## Page text
In the most recent reform package, the Legislature prohibited the assignment of any right to attorney’s fees, adding the following language to both Sections 627.428 and 626.9373:
In a suit arising under a residential or commercial property insurance policy, the right to attorney fees under this section may not be transferred to, assigned to, or acquired in any other manner by anyone other than a named or omnibus insured or a named beneficiary.
By removing the potential for statutory attorney’s fee shifting, the Legislature removed a significant incentive for attorneys and contractors to file unnecessary lawsuits, to over litigate, or to litigate in a manner that is disproportionate to the value of the dispute. After all, these contractors and attorneys are not the property owners whose property was damaged, but are instead professionals who target insurance claims to develop business.
In conjunction with amending Sections 627.428 and 626.9373, the law also amends Section 627.7152, the pre-suit notice statute for AOB litigation. The statute still requires assignees to give admitted insurers 10 business days’ notice before filing suit, but no longer provides a mechanism for attorney’s fee shifting.
Adjustment of Claims
Under Florida Statutes Section 627.70131, which also applies to surplus lines insurers, unless otherwise provided by the policy or by law, the insurer shall begin its investigation of the claim within 14 days after receiving proof of loss statements, unless the failure to begin such investigation is caused by factors beyond the control of the insurer. Section 627.70131(3)(b) now includes the additional requirement that “[f]or claims other than those subject to a hurricane deductible, an insurer must conduct any such physical inspection within 45 days after its receipt of the proof of loss statements.”

## Source information
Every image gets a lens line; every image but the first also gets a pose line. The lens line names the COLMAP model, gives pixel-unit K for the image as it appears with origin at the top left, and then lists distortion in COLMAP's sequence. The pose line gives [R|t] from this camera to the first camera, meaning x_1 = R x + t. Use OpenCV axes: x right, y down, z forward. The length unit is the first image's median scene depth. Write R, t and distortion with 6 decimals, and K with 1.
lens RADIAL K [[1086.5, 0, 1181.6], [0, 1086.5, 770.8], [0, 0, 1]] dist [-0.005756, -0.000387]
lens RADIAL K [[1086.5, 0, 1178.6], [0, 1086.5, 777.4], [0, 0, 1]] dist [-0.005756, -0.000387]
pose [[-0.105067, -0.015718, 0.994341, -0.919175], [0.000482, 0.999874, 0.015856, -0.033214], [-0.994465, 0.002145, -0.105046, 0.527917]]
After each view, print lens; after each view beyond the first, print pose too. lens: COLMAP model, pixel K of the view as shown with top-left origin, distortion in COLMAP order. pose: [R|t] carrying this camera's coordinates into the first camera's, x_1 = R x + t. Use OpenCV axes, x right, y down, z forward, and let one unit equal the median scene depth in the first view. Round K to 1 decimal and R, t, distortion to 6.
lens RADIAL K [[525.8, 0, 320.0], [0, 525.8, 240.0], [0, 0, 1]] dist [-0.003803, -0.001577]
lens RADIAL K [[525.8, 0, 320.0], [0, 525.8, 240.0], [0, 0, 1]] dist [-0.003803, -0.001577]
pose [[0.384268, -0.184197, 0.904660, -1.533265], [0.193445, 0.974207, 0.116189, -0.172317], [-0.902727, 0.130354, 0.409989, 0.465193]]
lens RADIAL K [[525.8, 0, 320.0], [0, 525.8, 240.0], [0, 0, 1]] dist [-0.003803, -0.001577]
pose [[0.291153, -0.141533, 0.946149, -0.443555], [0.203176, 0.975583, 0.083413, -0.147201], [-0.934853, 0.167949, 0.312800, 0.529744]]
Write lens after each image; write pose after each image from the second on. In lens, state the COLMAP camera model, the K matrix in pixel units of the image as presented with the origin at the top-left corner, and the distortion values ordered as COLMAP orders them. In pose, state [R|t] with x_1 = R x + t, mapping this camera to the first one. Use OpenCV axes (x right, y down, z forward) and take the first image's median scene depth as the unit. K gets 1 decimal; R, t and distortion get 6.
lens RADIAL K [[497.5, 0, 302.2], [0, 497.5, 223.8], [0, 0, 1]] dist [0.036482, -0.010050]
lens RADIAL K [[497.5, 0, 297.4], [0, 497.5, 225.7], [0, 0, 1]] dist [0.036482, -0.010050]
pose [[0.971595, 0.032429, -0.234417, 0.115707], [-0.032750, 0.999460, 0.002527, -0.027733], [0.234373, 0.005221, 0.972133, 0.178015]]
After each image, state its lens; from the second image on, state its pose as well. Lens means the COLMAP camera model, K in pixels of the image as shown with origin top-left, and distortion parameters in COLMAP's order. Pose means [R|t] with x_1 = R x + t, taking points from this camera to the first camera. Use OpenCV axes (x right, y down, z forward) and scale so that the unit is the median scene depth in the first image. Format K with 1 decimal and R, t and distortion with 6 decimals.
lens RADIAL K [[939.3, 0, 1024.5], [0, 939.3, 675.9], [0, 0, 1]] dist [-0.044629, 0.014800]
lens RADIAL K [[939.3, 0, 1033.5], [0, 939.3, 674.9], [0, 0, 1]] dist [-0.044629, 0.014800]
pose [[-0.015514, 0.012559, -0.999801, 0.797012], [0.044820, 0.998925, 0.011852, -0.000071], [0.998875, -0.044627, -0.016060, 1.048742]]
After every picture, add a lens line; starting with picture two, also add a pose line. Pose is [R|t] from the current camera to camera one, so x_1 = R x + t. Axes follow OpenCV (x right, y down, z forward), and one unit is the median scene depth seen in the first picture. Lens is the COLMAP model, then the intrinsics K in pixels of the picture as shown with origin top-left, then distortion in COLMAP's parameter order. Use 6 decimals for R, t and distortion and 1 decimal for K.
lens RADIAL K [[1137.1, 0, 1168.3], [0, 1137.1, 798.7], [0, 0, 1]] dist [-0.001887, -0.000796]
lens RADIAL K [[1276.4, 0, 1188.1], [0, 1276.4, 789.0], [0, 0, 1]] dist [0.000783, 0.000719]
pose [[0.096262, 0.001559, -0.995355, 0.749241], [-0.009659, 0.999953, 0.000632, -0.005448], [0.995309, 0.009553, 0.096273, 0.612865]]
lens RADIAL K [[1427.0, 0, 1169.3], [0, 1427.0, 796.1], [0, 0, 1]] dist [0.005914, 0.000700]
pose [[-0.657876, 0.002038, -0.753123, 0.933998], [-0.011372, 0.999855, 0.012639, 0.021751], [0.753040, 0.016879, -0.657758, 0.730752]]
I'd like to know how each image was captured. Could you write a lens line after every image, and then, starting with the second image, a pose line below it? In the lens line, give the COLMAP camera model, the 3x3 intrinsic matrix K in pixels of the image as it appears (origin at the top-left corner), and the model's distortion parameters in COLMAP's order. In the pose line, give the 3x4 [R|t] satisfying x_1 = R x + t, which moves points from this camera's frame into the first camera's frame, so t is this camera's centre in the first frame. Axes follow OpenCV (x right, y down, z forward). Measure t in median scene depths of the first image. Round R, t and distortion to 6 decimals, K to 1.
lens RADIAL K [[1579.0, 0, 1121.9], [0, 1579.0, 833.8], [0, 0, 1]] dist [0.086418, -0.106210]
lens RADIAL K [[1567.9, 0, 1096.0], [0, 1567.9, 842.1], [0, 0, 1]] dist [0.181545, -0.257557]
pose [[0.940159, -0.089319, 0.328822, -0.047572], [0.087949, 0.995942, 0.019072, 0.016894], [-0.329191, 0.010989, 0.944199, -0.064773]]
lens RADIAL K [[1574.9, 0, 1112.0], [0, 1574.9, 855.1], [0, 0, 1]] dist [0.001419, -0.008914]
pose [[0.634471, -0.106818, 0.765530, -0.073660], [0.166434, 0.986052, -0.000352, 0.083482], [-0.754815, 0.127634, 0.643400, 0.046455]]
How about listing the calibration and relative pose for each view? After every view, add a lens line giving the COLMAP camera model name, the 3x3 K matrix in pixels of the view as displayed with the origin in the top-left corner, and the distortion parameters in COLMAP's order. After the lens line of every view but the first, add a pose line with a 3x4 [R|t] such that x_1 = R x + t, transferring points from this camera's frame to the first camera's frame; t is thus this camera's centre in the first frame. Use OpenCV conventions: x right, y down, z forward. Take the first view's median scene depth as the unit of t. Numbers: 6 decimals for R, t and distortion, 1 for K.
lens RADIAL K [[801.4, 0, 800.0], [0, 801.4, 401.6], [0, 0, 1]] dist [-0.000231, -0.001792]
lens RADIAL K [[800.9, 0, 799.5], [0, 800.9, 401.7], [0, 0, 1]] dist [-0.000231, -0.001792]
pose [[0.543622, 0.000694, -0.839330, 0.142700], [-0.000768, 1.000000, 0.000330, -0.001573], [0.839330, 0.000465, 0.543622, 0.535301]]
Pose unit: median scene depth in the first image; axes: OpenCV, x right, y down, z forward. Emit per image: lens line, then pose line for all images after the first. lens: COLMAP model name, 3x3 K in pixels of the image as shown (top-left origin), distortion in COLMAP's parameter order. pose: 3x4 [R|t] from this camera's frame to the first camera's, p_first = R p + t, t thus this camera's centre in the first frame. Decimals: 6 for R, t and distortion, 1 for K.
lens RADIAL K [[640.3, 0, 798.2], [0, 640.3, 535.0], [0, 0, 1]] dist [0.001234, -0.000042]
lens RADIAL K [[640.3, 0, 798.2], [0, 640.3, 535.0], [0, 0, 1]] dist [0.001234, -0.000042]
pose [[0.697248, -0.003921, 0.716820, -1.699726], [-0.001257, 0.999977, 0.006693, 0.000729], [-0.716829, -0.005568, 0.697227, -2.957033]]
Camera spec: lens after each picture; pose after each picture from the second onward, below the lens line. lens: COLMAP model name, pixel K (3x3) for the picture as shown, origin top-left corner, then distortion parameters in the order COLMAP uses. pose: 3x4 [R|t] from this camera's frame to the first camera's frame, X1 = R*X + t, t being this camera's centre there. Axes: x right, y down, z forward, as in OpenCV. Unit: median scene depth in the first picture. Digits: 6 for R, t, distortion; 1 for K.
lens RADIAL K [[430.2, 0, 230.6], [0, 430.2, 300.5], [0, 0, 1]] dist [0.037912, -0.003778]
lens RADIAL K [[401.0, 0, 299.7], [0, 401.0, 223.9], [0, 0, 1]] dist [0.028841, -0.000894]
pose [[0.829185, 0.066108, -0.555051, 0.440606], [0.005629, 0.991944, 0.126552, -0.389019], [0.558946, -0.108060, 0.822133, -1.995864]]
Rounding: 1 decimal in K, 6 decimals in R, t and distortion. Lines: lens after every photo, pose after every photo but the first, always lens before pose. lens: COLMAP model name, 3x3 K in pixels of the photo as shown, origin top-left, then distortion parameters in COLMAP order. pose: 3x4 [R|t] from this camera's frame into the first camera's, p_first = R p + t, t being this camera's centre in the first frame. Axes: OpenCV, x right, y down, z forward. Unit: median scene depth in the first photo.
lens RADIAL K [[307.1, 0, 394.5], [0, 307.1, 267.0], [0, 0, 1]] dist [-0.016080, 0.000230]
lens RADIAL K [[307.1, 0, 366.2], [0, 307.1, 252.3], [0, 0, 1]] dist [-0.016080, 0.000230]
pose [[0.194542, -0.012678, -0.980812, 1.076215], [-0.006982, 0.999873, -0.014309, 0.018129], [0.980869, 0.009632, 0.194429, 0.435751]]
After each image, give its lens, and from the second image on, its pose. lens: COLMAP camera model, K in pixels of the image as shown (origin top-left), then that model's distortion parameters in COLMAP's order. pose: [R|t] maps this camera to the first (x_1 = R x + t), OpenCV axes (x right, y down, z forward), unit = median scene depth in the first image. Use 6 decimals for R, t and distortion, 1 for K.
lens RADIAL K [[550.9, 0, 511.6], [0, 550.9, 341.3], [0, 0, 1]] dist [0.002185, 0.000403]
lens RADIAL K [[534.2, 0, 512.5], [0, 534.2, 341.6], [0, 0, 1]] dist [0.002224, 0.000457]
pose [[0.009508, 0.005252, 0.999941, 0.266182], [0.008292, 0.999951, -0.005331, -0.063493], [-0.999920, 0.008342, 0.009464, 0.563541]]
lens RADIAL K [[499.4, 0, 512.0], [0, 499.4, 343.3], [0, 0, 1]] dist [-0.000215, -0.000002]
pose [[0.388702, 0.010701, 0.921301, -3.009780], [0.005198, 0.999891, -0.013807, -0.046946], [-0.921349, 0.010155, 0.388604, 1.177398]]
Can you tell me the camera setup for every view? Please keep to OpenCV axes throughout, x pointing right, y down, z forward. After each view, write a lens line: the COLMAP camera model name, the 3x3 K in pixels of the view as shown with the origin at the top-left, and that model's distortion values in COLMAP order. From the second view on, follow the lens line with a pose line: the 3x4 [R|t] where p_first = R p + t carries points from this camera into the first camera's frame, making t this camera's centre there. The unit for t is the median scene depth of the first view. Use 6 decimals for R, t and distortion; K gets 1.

## Exercises
1) Translate this sentence from the Florida insurance law passage into Spanish: "The statute still requires assignees to give admitted insurers 10 business days’ notice before filing suit, but no longer provides a mechanism for attorney’s fee shifting."
2) Please quote the stretch of the Florida insurance law passage from "By removing the" through "to develop business.".

## Results of the tasks
1) La ley todavía exige que los cesionarios notifiquen a las aseguradoras admitidas con 10 días hábiles de antelación antes de presentar una demanda, pero ya no establece un mecanismo para el traslado de los honorarios de abogado.

2)
By removing the potential for statutory attorney’s fee shifting, the Legislature removed a significant incentive for attorneys and contractors to file unnecessary lawsuits, to over litigate, or to litigate in a manner that is disproportionate to the value of the dispute. After all, these contractors and attorneys are not the property owners whose property was damaged, but are instead professionals who target insurance claims to develop business.